You can only select users on the authentication server specified in the Mobile VPN group. - Configure the other policy properties as described in About Policy Properties.
- Save the configuration file to the Firebox.
Add a Policy
The default IPSec policy is an Any policy. You can use Policy Manager to add other types of policies for Mobile VPN traffic.
- Select Firewall > Mobile VPN IPSec Policies.
- Click Add Policy.
- From the Select a group drop-down list, select the Mobile VPN group for this policy.
- Select Packet Filter, Proxies, or Custom.
- From the adjacent drop-down list, select the policy type.
- Click Add Policy.
- Edit the Allowed Resources list as appropriate for this policy.
- To add a new resource, click Add.
- To remove a resource, select the resource and click Remove.

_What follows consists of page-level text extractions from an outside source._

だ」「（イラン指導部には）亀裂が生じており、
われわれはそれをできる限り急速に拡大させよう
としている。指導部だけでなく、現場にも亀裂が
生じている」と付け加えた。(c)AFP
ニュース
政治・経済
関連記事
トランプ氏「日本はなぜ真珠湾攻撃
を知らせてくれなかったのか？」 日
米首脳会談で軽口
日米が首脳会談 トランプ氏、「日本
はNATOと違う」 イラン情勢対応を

- To copy the allowed resources from the Mobile VPN with IPSec group configuration to the Allowed Resources list, click Copy from Group.
- (Fireware v12.0.1 and higher) To edit the users in the group, or to select specific users that you want this policy to apply to, select the Users tab.
You can only select users on the authentication server specified in the Mobile VPN group. - Configure the other policy properties as described in About Policy Properties.
- Save your configuration to the Firebox.
- Select the Mobile VPN with IPSec tab.
- Click .
Or, select Edit > Add Policy.
The Select Mobile VPN with IPSec Group dialog box appears. - Select a Mobile VPN with IPSec group, and click OK.
The Add Policies dialog box appears. - Expand the Packet Filters or Proxies folder.
A list of templates for packet filters or proxies appears. - Select a policy template and click Add.
- On the Policy tab, edit the Allowed Resources list for the policy.
- To add a new resource, click Add.
- To remove a resource, select the resource and click Remove.
- To copy the allowed resources from the Mobile VPN with IPSec group configuration to the Allowed Resources list, click Copy from Group.
- To edit the users in the group, or to select specific users that you want this policy to apply to, click Specify Users.
You can only select users on the authentication server specified in the Mobile VPN group. - Configure other policy properties as described in About Policy Properties.
- Save your configuration file to the Firebox.
Change the Policy List View
In Policy Manager, you can choose to see the policy list as large icons or as a detailed list.
- To see large icons and no details, in Policy Manager select View > Large Icons.
- To see more information in a detailed list, select View > Details.
When you choose the Details view, in the MVPN Group column, the authentication server for the Mobile VPN group appears in parentheses.